Neuroscience isn't a subset of computer science. It's a study of biological nervous systems, which can involve computational models, but it's not limited to that. You're mistaking a kind of map (computation) for the territory, probably based on a philosophical assumption about reality.

At any rate, biological organisms are not like LLMs. The nervous systems of human may perform some LLM-like actions, but they are different kinds of things.

gf000 2 hours ago | parent [-]

Who says it is a subset of computer science?

But computational models are possibly the most universal thing there is, they are beneath even mathematics, and physical matter is no exception. There is simply no stronger computational model than a Turing machine, period. Just because you make it out of neurons or silicon is irrelevant from this aspect.

goatlover 2 hours ago | parent [-]

Turing machines aren't quantum mechanical, and computation is based on logic. This discussion is philosophical, so I guess it's philosophy all the way down.

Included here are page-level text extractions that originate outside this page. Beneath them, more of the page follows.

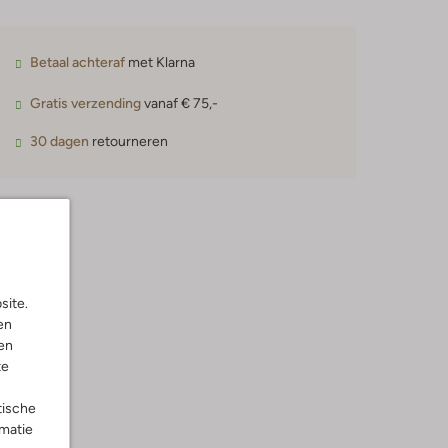
Betaal achteraf
met Klarna
Gratis verzending
vanaf € 75,-
30 dagen
retourneren
site.
en
en
te
tische
rmatie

WarmWash an hour ago | parent | next [-]

Quantum computers don't provide access to novel problems, they provide access to novel solutions.

You can use a classic transistor turing machine to solve quantum problems, it's just gonna take way longer.

mikkupikku an hour ago | parent | prev [-]

Giving a Turing machine access to a quantum RNG oracle is a trivial extension that doesn't meaningfully change anything. If quantum woo is necessary to make consciousness work (there is no empirical evidence for this, BTW), such can be built into computers.